La Francophonie se meurt elle ?

A l’ère du franco scepticisme et des replis identitaires, on s’interroge sur le devenir de la francophonie en tant que projet fédérateur des peuples ayant en commun la langue française. C’est le thème de la 13ème Conférence annuelle de l’Institut des relations internationales et stratégiques (IRIS), réunie les 6 et 7 mai, à Paris.

 

La francophonie a connu son heure de gloire, mais, pour beaucoup, elle est vouée à une mort certaine. Même des intellectuels français, dont Jacques Attali dans son rapport sur la croissance, exhorte au nécessaire apprentissage des langues étrangères dont l’anglais. Un coup fatal pour la langue de Molière qui disparaît de plus en plus des sphères de l’économie, des sciences, de la diplomatie ou comme langue parlée dans les organisations internationales. Mais au seuil de la mondialisation et au vu de l’isolationnisme politique de certains Etats, peut-il en être autrement ? La frilosité par rapport au français en Europe est spectaculaire, le rejet politique en Afrique et dans certains pays du monde arabe tout aussi épidermique. Autant de signes annonciateurs d’un début de périgée ? Le français deviendrait-il, à terme, une langue morte ?
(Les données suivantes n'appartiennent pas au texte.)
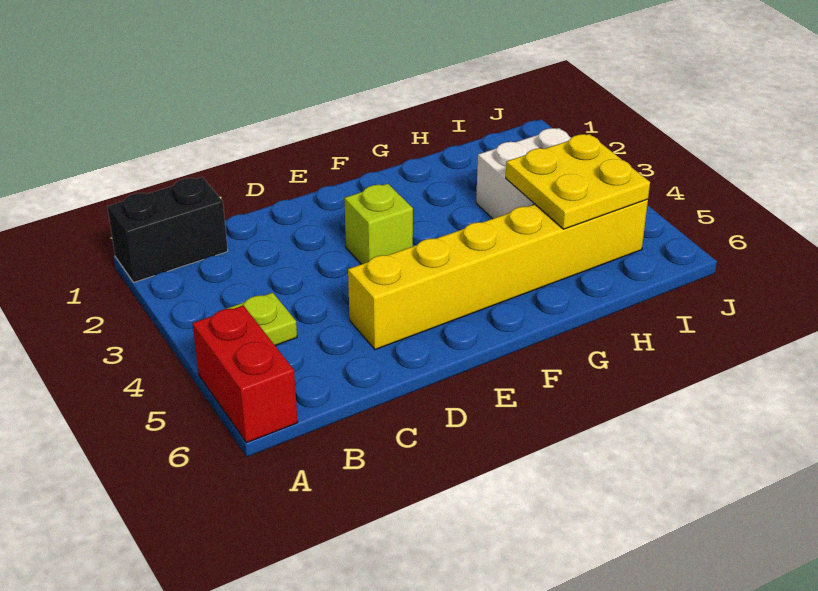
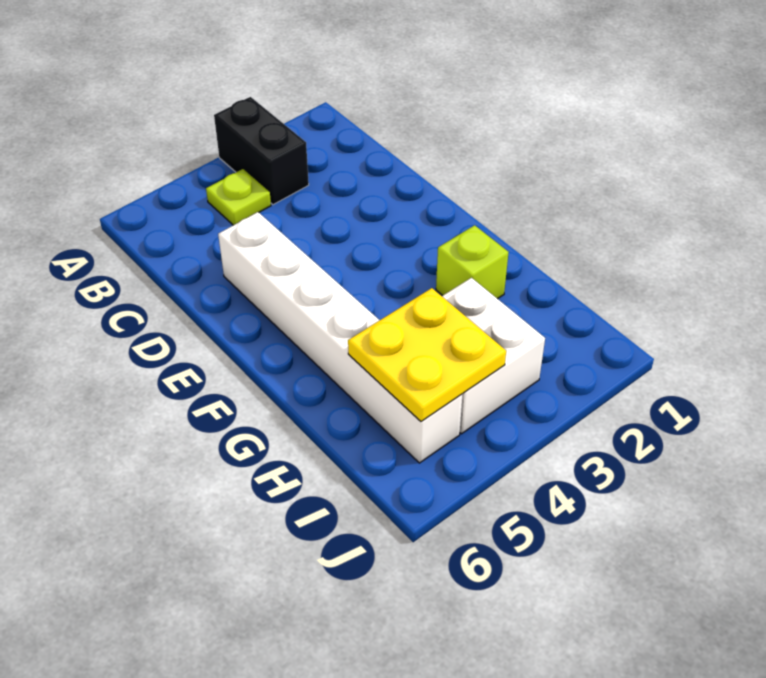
black 1x2 brick [107,177,228,282] -> black 1x2 brick moved to [214,97,309,205]
red 1x2 brick [193,305,298,443] -> none
yellow 1x6 brick [348,199,648,350] -> white 1x6 brick [218,212,463,463]
lime 1x1 brick [344,184,413,264] -> lime 1x1 brick moved to [436,225,509,299]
Pourtant au départ, la Charte de la Francophonie se voyait servir un idéal politique et culturel de grande ampleur:

- créer entre ses membres le partage de la langue française et l’utiliser au service de la paix, de la coopération et du développement, avec pour objectifs d’aider à l’instauration et au développement de la démocratie, à la prévention des conflits et au soutien à l’État de droit et aux droits de l’homme ;

- intensifier le dialogue des cultures et des civilisations ;

- aider au rapprochement des peuples par leur connaissance mutuelle, par des actions de coopération multilatérale en vue de favoriser l’essor de leurs économies.

Aujourd’hui, que reste t-il de ce projet fédérateur né durant la période de la décolonisation ? Une idée qui s’essouffle ou la perception d’une velléité géostratégique qui se cache sous le prétexte d’une diversité culturelle encouragée ?

La conférence de l’IRIS a permis de lancer le débat en conviant diverses personnalités à analyser la place de la francophonie dans la mondialisation et face à la diversité culturelle.

Pascal Boniface, directeur de l’IRIS a entamé les débats en rappelant l’impact stratégique de la francophonie et en soulignant que celle-ci est le lien dans la différence des appartenances culturelles, mais aussi l’occasion de partager un espace de réflexion. Elle est un sujet souvent débattu qui reste paradoxalement méconnu. Le colloque  cherche à sensibiliser le public aux objectifs et contraintes, en prévision de la tenue du Sommet de la Francophonie en octobre 2008 à Québec.

 

Une priorité de la diplomatie française !

Le secrétaire d’Etat français chargé de la Coopération et de la Francophonie, M. Alain Joyandet a rendu un hommage appuyé à l’action du secrétaire général de la Francophonie, M. Abdou Diouf, rappelant que la francophonie est au cœur de la politique étrangère française. Sans l’Afrique, la francophonie n’aurait pas d’avenir, a-t-il ajouté. Ceci n’excluant pas pour autant l’apport des autres espaces, à savoir la France d’Outre Mer ou les expatriés français qui constituent eux aussi des petits morceaux de la France. Il a rappelé ensuite qu’il «ne s’agit pas de s’étendre pour s’étendre» mais de constituer des Etats ayant comme langue officielle le français (…),un bien commun qu’il s’agit de préserver. La Francophonie doit aussi être populaire pour permettre aux jeunes d’y adhérer pour pouvoir se projeter dans l’avenir. Elle doit aussi s’investir dans les nouvelles technologies de la communication et dans l’enseignement, à travers le développement de campus numériques».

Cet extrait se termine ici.